Enfin je ressentais une émotion humaine : la joie.

Cette épreuve m’avait rapproché d’eux. Si les poursuivants nous avaient effectivement rattrapés est-ce qu’ils se seraient encombrés de moi ? Pas plus que mon équipage.

Alors je participais à ma façon à la fête en évitant de tanguer. Sinon un de ces idiots complètement bourrés aurait fini par passer par-dessus bord.

Ils buvaient leur propre marchandise. C’est dire à quel point la situation était exceptionnelle à leurs yeux.

Quant à leurs poursuivants ils n’y pensaient plus ou plutôt évitaient de le faire.

En me voyant arriver nos ennemis avaient préférés fuir. Les dimensions de leur navire étaient trop réduites pour contenir une barque de secours. Par conséquent les plus chanceux avaient dû se contenter de boués.

Ils étaient condamnés d’avance. Remarque c’est que j’avais prédis à propos de Kid.

Et à présent il s’enfilait une nouvelle rasade de whisky sous les applaudissements de ses confrères.

Max le secoua fraternellement par les épaules afin d’effacer son intention précédente à son sujet. Keith menait les festivités avec quelques balades irlandaises. Un peu en arrière Cranio sirotait du bout des lèvres sa bouteille. Lawton trinquait çà et là en affichant son fameux sourire.

Qu’est-ce qu’ils étaient prévisibles parfois et touchants également.

Ils gesticulaient, gueulaient, et se marraient quand l’un tombait ou dégueulait. Ce fut une bonne fête.

Puis la nuit tomba et l’ambiance avec. Ils étaient parvenus au stade des discussions somnolantes.

Max s’était effondré par terre et vomissait. Keith le roula sur le coté de façon à ce qui ne s’étouffe pas avec son propre vomi. Avouez que cette mort aurait été pathétique.

Kid lui encaissait plutôt bien. Il faut dire qu’il avait été raisonnable. Pourtant chez eux la sagesse était censée venir avec l’âge.

Lawton s’approcha tranquillement de lui.

« Suis-moi. Il faut que je te parle seul à seul. »

Il venait de s’adresser à Kid non comme à un subordonné mais à un camarade. Si bien que le cadet du groupe le suivit docilement jusqu’à ma pointe.

Si on faisait fi des bruits de beuverie à proximité l’instant était majustueux. L’océan atlantique de nuit éclairé par la lune. Le maitre et l’élève côte à côte. Lawton avait vraiment le sens de la mise en scène.

Perfectionniste jusqu’au bout il s’accorda un petit silence mystérieux avant de prendre la parole d’un timbre paternel.

« Tu sais Marvin, ton plan m’a vraiment impressionné. »

Le fait qu’il l’appelle par son prénom à la place de son surnom réveilla l’attention de Kid. Visiblement ces féliciations iraient sans doute plus loin que prévu.

De mon coté j’étais plus critique à propos de la stratégie de Marvin.

Avant de fuir il avait embarqué une chose : le bidon d’huile usagé restant. Une fois à proximité du navire de nos poursuivant, Marvin s’était jeté à la mer, juste après avoir enflammé le baril, et ainsi provoqué l’incendie.

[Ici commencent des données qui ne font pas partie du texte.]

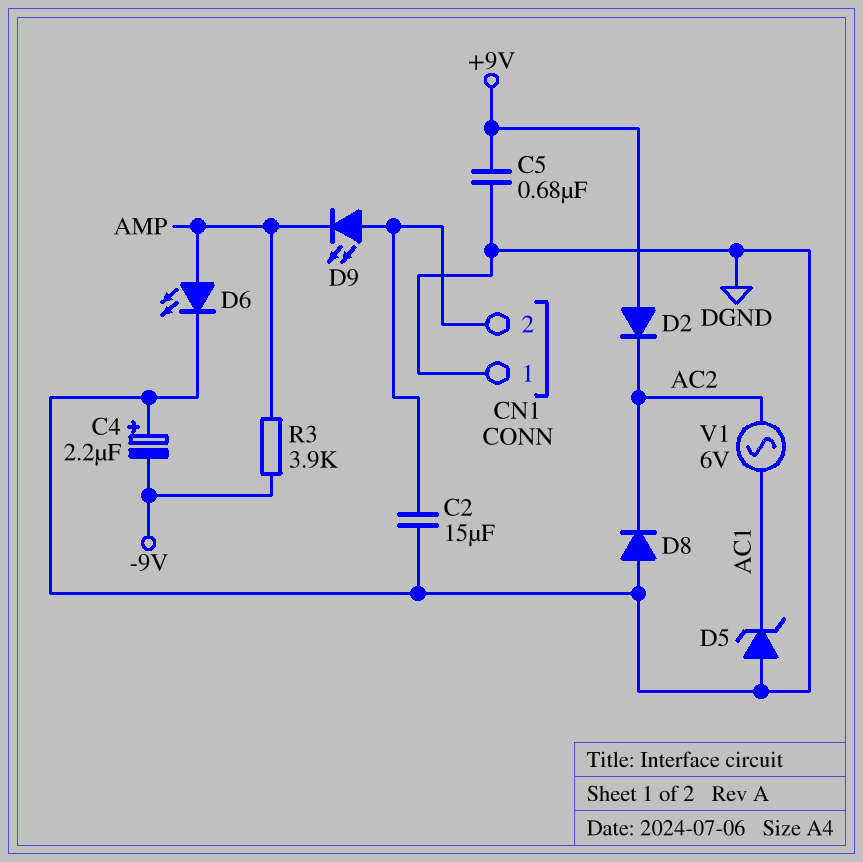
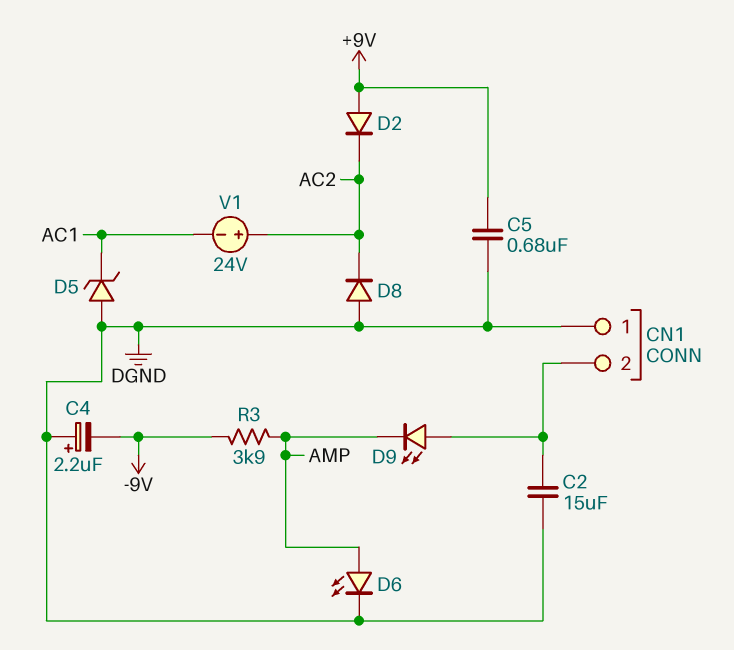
V1: AC 6V (AC1, AC2) -> 24V (plus AC2, minus AC1)

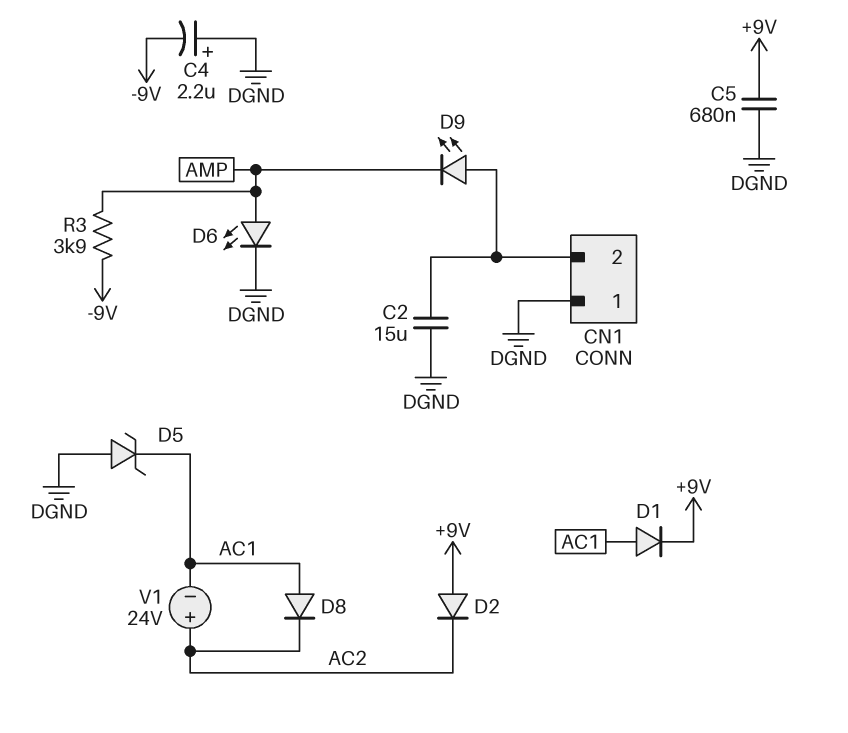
D1: none -> diode (A AC1, K +9V)
D8: diode (A DGND, K AC2) -> diode (A AC1, K AC2)

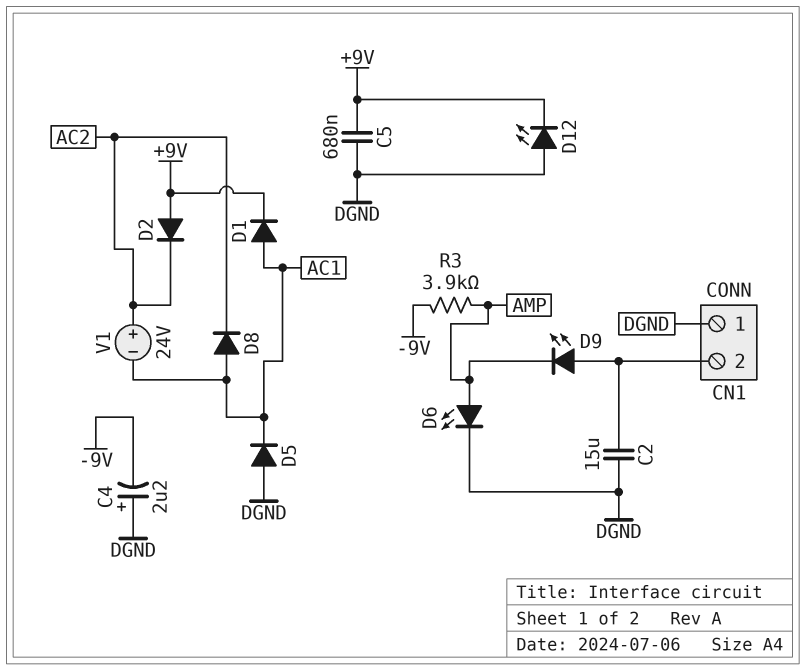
D5: zener (A DGND, K AC1) -> diode (A DGND, K AC1)
D12: none -> LED (A DGND, K +9V)

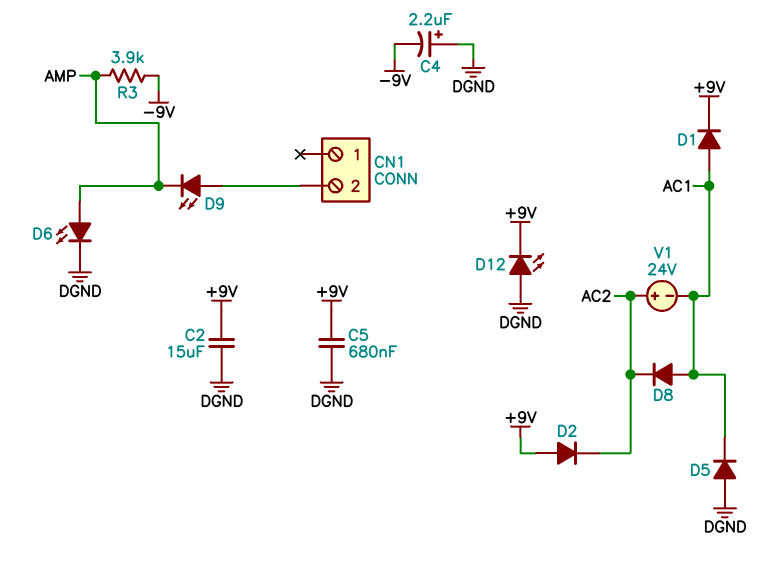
C2: 15uF (CN1/2, DGND) -> 15uF (+9V, DGND)
CN1 pin 1: DGND -> none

Je persiste à penser que ce procédé était quelque peu rustique.

Lawton lui continua son monologue.

« Ton exploi deviendra vite une histoire qu’on se raconte dans tous les ports du monde. Le jeune héros partant subrepticement au combat, parce qu’il veut être le seul à payer pour ses erreurs. »

Marvin commença à s’inquiéter. Le discourt devenait un peu trop pompeux à son goût voir peut-être même sarcastique.

« C’est pourquoi je ne gâcherai rien au sujet de la fin. »

« La fin ? » Dit enfin Marvin intrigué.

« Ton fabuleux plan contenait tout de même une grosse faille. Rien ne te garantissait qu’on reviendrait en arrière de sortir de la flotte. »

« C’était un risque à prendre. »

« Belle improvisation. » Répliqua Lawton d’un ton bien plus naturel. « Encore. »

Ce dernier mot en révélait beaucoup. Marvin préféra ne rien dire. Il savait lorsqu’il ne se trouvait pas en position de force.

Moi je me mis à réfléchir un peu et finis par voir les choses sous un autre angle. Ce que Lawton avait déjà fait visiblement.

Cette huile frelatée était inflammable tout comme mes réserves de carburant. Seule une différence subsistait. Cette huile constituait notre dernière ligne de défense. Si en fait Marvin était venu l’offrir à nos poursuivants ?

Une fois à proximité les poursuivants s’étaient montrés agressifs et avaient ouvert le feu. Marvin avait paniqué et sauté. Ensuite une balle mal placée suivi de quelques étincelles avait provoqué l’incendie.

Une autre question restait en suspend : les intentions de Lawton. Soudainement silencieux il plongea la main dans sa poche face à un Marvin paralysé. Ce dernier n’avait pas vraiment peur. Il s’agissait plus de résignation.

Lawton extirpa alors un billet et le lui tendit.

« A notre prochaine escale tu vas te payer du bon temps au point d’en oublier de revenir. »

Marvin allait donc se retrouver seul dans un coin paumé de l’Atlantique juste à cause d’une incertitude. Il n’argumenta pas, ne gueula pas, n’avoua pas.

L’air légérement contrarié il prit le billet et retourna en arrière profiter de son instant de gloire. Sa résignation m’impressionnait. Comment un humain aussi jeune pouvait-il se comporter ainsi ?

Au contraire Lawton fidèle à ses habitudes venait de jouer la sécurité. Bizarrement il ne paraissait pas satisfait. Des remords ? Envers ce gamin qu’il connaissait à peine, certainement pas.

A mon avis il songeait aux conséquences. Pourrait-il encore vendre de l’alcool de contre-bande ? Qui allait soigner le marin blessé ?...

Des préoccupations purement humaines.

Moi aussi l’une d’elle me travaillait. Elle concernait mon fidèle Cranio. Rien ne lui échappait, surtout pas un gamin se trimbalant avec un lourd bidon juste derrière son poste et ajustant les poulies du canot de sauvetage.

Quel intérêt avait-il bien pu trouver à laisser faire ?

Voulait-il qu’au moins une personne survive au sein l’équipage ? Pensait-il au contraire punir Marvin de sa lâcheté en le laissant se lancer dans un projet bancal ? Etait-ce tout simplement une sorte de curiosité morbide face à l’incertitude de cette action ?

Je ne trouvais que des motivations stupides, irrationnelles, humaines.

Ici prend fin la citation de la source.